» TEXTO PARA ANÁLISE:

◇ ◇ ◇ ◇ ◇ ◇ ◇

Levantando do berço esplêndido

1001067_647514465276680_1641789283_nO Brasil assistiu, estupefato, a uma das maiores manifestações populares já ocorridas na história recente do país.

(Claro que foram inadmissíveis tanto os atos de vandalismo de alguns manifestantes radicais quanto a violência de policiais despreparados. Quero crer que são minoria isolada e não representam o comportamento padrão de seus pares.)

E ao contrário do movimento pelo impeachment do ex-Presidente Collor, desta vez não houve uma minissérie global para impulsionar (ou teleguiar) os sentimentos populares, nem uma crise econômica aguda para ceifar milhões de empregos. Teoricamente, a despeito de alguns revezes econômicos pontuais, vivemos uma das maiores bonanças de nossa história, com inflação (ainda) controlada, pleno emprego (ou quase isso) e uma Presidente com altíssimos índices de aprovação.

Temos até a Copa das Confederações, aperitivo do maior evento esportivo que está por vir. Então, o que houve? O povo reclamando de barriga e arquibancadas cheias?

Na década de 70, o economista Edmar Bacha cunhou o termo Belíndia, para designar o que seria o Brasil da época em termos de riqueza e distribuição de renda: uma pequena e rica Bélgica, rodeada de uma imensa e miserável Índia. Era o retrato perfeito para um país injusto e desigual, mais do que pobre.

Poucos fatos foram tão largamente divulgados na história recente do país, e com tanta repercussão internacional, quanto o crescimento da chamada “nova classe média brasileira”.

Nunca se vendeu tantos carros, motos, móveis, geladeiras e televisões. E o Brasil passou a ser um dos queridinhos da mídia internacional e dos investidores mundiais, propagandeado como a nova terra prometida.

◇ ◇ ◇ ◇ ◇ ◇ ◇

» QUESTÕES DO MATERIAL:
#1 Passe para o inglês esta frase do texto sobre as manifestações: "Era o retrato perfeito para um país injusto e desigual, mais do que pobre."
#2 Reproduza fielmente o trecho do texto sobre as manifestações que começa com as palavras "Levantando do berço" e termina em "de seus pares.)".
Estes itens vêm de outra fonte, sem ligação com o texto acima.

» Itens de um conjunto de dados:
◇ ◇ ◇ ◇ ◇ ◇ ◇

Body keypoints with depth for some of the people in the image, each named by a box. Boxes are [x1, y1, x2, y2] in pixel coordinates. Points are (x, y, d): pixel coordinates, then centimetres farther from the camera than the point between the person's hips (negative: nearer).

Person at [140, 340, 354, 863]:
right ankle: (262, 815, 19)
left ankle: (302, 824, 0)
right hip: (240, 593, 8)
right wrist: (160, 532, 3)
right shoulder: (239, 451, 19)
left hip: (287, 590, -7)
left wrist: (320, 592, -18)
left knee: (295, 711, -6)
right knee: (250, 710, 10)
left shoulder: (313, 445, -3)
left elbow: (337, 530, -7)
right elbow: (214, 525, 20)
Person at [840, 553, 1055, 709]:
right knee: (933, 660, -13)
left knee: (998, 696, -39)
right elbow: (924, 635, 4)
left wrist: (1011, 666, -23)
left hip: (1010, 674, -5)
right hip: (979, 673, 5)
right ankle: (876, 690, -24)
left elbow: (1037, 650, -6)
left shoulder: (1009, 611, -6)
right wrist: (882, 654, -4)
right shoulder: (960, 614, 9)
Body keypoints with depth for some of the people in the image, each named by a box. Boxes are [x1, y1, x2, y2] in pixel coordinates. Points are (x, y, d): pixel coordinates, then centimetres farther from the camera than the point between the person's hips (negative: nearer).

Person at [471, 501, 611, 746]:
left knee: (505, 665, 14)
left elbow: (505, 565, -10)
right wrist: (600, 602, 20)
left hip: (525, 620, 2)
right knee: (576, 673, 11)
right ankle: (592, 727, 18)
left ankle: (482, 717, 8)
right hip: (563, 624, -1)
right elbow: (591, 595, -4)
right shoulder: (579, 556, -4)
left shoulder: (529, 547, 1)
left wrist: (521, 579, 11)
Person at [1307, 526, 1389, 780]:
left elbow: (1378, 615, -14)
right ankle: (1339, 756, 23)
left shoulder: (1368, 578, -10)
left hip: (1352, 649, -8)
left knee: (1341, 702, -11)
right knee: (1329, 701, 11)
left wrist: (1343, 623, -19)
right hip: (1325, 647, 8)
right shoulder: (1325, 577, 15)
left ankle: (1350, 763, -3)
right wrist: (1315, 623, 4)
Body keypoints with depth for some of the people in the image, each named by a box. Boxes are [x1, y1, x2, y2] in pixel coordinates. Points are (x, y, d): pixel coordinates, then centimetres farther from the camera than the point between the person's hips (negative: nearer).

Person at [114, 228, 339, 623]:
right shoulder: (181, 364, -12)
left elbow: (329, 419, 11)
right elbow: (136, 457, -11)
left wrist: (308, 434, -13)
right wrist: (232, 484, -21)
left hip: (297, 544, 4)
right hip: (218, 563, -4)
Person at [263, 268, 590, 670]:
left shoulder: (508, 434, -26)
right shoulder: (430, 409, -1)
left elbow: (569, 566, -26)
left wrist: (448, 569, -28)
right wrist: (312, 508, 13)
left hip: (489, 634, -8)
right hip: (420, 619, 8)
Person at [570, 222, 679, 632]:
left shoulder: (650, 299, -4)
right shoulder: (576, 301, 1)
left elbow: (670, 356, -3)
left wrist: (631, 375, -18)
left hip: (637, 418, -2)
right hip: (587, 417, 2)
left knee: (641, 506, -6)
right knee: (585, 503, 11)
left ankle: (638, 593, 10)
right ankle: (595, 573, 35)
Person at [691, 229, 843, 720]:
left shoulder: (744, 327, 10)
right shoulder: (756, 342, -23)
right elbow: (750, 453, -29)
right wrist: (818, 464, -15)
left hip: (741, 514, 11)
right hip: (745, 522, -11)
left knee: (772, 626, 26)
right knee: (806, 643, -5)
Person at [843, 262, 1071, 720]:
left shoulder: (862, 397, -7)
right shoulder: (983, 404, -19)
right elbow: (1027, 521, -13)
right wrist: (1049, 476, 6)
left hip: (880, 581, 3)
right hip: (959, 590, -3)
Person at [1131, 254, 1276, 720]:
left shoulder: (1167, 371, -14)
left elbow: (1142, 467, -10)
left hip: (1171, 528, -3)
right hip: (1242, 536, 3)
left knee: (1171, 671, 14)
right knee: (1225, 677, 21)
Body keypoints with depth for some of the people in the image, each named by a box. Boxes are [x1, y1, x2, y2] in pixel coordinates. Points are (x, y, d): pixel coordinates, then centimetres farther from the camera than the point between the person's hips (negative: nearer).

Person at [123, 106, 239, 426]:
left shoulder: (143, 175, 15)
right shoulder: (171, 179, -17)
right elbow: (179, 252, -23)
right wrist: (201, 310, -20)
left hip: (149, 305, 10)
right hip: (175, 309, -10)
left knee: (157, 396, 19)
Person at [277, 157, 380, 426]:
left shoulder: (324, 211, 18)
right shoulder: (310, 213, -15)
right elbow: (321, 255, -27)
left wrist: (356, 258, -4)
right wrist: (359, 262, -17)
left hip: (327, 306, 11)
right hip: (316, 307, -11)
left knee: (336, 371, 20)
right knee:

◇ ◇ ◇ ◇ ◇ ◇ ◇

» RESPOSTAS DO EXERCÍCIO:
#1 It was the perfect portrait of an unjust and unequal country, more than a poor one.

#2
Levantando do berço esplêndido

1001067_647514465276680_1641789283_nO Brasil assistiu, estupefato, a uma das maiores manifestações populares já ocorridas na história recente do país.

(Claro que foram inadmissíveis tanto os atos de vandalismo de alguns manifestantes radicais quanto a violência de policiais despreparados. Quero crer que são minoria isolada e não representam o comportamento padrão de seus pares.)